Istrinya, Darlin, yang tengah mencuci pakaian, bergegas menghampiri sang suami. “Maafkan aku, Pak. Aku belum sempat memasak. Tadi, aku pergi membantu para ibu-ibu memasak kue, di rumah tetangga, yang anaknya akan menikah dua hari ke depan.”

Dengan penuh ego, emosi Bimo melonjak. “Ibu ini bagaimana sih? Jelas-jelas Ibu tahu aku pulang kantor jam segini, masa tak ada hidangan apa-apa? Kalau masalah waktu, kurasa itu alasan saja. Kalau Ibu tak menghabiskan waktu dengan bergosip tak keruan dengan para ibu-ibu, aku yakin makanan sudah siap,” cerocosnya. “Aku capek, Bu, kerja di kantor. Ibu harusnya mengerti tanggung jawab sebagai istri.”

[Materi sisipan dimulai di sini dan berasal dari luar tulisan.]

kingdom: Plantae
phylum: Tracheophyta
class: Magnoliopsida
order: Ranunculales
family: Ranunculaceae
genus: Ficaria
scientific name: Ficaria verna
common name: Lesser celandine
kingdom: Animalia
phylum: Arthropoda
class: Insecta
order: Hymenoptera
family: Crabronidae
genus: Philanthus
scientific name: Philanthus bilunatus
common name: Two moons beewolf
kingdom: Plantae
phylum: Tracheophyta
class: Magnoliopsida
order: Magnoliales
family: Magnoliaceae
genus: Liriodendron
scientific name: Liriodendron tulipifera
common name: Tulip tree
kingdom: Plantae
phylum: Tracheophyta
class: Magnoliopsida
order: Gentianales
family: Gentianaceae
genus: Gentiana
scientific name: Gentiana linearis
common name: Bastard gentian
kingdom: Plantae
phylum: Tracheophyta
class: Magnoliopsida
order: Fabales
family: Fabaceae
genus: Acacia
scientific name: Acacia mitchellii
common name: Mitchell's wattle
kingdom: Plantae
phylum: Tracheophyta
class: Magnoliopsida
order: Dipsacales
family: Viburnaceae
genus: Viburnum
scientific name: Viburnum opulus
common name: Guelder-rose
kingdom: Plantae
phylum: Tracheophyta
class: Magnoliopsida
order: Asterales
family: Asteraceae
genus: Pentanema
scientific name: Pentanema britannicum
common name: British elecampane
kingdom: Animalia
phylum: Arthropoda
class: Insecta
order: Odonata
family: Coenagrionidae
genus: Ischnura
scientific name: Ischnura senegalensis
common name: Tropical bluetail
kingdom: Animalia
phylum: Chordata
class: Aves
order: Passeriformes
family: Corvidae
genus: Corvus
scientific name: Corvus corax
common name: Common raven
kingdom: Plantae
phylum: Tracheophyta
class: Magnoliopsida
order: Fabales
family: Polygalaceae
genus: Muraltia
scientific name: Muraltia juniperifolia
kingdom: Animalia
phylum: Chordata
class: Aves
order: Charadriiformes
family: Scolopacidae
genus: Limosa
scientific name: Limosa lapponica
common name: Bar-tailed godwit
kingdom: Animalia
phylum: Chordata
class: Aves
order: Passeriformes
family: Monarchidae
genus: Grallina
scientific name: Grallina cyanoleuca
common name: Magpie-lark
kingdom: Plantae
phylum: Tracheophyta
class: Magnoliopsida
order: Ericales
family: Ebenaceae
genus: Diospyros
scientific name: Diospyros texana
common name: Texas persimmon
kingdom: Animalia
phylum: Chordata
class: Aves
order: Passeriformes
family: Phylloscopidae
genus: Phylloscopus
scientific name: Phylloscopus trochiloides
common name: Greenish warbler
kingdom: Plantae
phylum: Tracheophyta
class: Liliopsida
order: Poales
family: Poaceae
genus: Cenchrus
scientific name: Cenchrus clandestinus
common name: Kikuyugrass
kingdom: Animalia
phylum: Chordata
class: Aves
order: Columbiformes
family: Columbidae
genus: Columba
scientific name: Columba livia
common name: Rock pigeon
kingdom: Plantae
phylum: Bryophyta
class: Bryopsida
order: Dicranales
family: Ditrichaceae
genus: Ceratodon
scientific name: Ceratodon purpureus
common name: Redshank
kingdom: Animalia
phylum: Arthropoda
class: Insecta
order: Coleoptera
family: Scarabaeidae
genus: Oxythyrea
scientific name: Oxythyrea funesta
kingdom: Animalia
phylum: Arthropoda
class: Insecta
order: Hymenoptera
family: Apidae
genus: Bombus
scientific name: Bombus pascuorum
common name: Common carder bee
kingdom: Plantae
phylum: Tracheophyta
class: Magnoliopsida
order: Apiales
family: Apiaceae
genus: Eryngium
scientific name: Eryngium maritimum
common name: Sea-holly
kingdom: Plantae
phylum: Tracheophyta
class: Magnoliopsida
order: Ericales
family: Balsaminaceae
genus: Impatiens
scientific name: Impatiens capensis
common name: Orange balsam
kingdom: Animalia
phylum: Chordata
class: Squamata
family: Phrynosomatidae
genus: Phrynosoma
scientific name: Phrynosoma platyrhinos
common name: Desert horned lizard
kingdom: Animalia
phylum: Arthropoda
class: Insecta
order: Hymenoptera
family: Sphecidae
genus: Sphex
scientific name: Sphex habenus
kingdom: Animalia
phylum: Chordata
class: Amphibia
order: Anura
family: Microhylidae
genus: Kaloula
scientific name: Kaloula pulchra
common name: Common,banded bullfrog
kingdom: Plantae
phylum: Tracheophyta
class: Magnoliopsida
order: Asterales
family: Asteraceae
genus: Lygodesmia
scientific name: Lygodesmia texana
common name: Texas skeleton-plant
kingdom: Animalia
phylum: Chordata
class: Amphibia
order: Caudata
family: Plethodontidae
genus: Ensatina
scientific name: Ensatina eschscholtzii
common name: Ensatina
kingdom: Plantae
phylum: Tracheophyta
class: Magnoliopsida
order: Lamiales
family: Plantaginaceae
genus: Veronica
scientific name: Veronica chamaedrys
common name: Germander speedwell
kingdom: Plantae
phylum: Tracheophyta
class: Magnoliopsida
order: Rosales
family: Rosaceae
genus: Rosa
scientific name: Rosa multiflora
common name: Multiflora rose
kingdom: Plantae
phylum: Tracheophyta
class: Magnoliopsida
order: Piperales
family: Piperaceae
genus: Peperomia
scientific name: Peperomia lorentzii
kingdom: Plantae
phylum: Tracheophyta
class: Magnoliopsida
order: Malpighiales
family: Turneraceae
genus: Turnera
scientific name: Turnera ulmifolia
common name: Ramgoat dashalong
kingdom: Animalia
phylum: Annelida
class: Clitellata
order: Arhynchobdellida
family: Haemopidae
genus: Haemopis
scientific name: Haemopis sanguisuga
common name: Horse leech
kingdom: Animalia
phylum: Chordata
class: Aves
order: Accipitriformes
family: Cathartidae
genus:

Emosi Darlin pun, terpancing. Ia merasa tak pantas diremehkan. “Aku juga capek, Pak. Setiap hari aku harus memasak, mencuci, membersihkan rumah. Itu tak mudah, Pak.”

Bimo mengelak. “Alasan! Akulah yang pantas berkata seperti itu. Aku capek-capek cari duit, tapi Ibu malah asyik menghabiskannya, sambil berleha-leha dengan pekerjaan remeh-temeh di rumah.”

Mendengar penuturan suaminya, Darlin benar-benar terpukul. Ia tak menyangka, pekerjaannya di rumah, tak dihargai apa-apa oleh sang suami. Akhirnya, ia pun pergi, pulang ke rumah orang tuanya, dengan rasa kecewa yang mendalam.